Material provided:
###
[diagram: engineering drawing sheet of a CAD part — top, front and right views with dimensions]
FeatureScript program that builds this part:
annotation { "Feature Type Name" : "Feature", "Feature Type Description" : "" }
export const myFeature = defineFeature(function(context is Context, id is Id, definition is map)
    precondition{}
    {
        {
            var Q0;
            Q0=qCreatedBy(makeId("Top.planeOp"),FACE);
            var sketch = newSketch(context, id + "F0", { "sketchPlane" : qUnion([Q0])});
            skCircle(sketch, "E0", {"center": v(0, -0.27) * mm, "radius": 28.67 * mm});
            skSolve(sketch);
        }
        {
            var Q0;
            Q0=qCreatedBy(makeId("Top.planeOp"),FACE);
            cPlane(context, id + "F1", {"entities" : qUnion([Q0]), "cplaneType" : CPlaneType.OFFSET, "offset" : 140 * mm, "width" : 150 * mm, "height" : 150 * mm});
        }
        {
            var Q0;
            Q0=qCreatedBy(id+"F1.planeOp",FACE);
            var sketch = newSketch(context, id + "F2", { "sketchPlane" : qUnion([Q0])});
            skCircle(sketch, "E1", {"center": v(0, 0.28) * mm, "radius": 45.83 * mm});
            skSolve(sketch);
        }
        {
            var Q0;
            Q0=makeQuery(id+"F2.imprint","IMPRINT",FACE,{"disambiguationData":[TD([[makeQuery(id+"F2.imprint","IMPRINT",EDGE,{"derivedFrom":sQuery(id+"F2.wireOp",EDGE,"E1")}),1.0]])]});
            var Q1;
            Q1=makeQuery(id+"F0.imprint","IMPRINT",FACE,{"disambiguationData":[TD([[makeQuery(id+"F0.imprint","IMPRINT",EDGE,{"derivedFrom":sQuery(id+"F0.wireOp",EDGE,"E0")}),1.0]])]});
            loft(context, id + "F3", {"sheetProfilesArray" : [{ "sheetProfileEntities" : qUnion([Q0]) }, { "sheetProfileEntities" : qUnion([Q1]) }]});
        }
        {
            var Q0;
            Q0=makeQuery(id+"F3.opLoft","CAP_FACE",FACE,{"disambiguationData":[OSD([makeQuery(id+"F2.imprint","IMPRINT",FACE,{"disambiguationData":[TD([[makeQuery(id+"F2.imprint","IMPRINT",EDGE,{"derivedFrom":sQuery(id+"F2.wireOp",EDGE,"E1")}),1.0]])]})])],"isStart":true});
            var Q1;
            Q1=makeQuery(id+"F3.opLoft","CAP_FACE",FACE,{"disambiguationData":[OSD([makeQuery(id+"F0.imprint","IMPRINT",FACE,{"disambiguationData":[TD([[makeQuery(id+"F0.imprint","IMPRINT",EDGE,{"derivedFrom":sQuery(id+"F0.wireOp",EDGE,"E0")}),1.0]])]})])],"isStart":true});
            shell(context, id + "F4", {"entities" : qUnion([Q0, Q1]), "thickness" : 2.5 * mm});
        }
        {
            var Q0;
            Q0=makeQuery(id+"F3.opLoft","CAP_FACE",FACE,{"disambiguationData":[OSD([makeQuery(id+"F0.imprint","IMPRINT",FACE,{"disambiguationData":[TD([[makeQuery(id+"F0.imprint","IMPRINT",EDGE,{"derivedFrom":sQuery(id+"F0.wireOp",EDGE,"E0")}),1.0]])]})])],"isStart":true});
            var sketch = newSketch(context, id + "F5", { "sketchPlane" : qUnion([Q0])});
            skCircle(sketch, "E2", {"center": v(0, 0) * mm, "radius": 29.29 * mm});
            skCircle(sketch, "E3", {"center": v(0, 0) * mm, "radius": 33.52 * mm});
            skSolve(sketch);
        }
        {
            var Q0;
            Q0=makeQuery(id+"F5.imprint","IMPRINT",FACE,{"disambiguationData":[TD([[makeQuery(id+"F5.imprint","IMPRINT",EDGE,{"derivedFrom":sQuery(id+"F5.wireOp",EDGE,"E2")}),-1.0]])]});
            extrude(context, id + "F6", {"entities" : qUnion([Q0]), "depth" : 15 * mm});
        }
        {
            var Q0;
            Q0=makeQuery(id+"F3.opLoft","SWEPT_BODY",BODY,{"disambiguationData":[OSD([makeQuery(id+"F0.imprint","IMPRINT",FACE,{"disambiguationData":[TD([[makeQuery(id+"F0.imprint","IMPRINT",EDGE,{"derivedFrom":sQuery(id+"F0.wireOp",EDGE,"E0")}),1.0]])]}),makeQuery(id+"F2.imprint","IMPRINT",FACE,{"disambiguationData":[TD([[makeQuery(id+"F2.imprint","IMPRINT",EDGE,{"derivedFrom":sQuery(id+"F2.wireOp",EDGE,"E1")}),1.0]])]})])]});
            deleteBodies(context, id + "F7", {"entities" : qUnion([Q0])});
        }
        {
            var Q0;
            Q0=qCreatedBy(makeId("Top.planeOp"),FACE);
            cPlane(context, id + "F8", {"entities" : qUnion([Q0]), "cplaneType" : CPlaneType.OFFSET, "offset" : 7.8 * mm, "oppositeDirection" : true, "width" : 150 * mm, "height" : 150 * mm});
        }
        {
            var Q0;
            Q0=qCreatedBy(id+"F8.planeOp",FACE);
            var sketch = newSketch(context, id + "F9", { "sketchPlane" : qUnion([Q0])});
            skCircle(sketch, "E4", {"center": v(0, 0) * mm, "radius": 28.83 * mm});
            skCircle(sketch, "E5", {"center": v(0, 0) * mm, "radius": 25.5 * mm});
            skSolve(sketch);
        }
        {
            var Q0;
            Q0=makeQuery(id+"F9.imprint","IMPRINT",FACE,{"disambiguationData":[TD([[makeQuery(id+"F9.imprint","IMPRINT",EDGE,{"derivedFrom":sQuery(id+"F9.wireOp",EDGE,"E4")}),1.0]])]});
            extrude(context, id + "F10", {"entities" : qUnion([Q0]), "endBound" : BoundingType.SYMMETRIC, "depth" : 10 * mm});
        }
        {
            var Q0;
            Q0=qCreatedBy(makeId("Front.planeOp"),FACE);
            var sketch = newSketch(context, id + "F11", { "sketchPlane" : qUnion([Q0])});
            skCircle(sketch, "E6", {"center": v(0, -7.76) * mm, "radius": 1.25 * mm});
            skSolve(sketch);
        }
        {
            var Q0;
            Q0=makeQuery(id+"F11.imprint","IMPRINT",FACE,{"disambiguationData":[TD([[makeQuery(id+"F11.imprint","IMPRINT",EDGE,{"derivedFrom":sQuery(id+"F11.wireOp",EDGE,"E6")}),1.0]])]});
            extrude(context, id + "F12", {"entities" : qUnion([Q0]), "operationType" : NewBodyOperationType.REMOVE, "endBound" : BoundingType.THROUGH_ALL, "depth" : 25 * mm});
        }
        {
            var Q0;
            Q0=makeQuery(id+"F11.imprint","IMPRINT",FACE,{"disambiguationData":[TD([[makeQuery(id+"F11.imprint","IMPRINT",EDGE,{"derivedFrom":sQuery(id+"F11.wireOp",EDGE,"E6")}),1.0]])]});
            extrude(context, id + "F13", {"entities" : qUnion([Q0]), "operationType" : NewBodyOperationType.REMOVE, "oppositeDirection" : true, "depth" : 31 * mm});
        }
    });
###
Work to complete: Locate each line in the records above that contains the string "newSketch", and copy those lines out in full.

Task output:
            var sketch = newSketch(context, id + "F0", { "sketchPlane" : qUnion([Q0])});
            var sketch = newSketch(context, id + "F2", { "sketchPlane" : qUnion([Q0])});
            var sketch = newSketch(context, id + "F5", { "sketchPlane" : qUnion([Q0])});
            var sketch = newSketch(context, id + "F9", { "sketchPlane" : qUnion([Q0])});
            var sketch = newSketch(context, id + "F11", { "sketchPlane" : qUnion([Q0])});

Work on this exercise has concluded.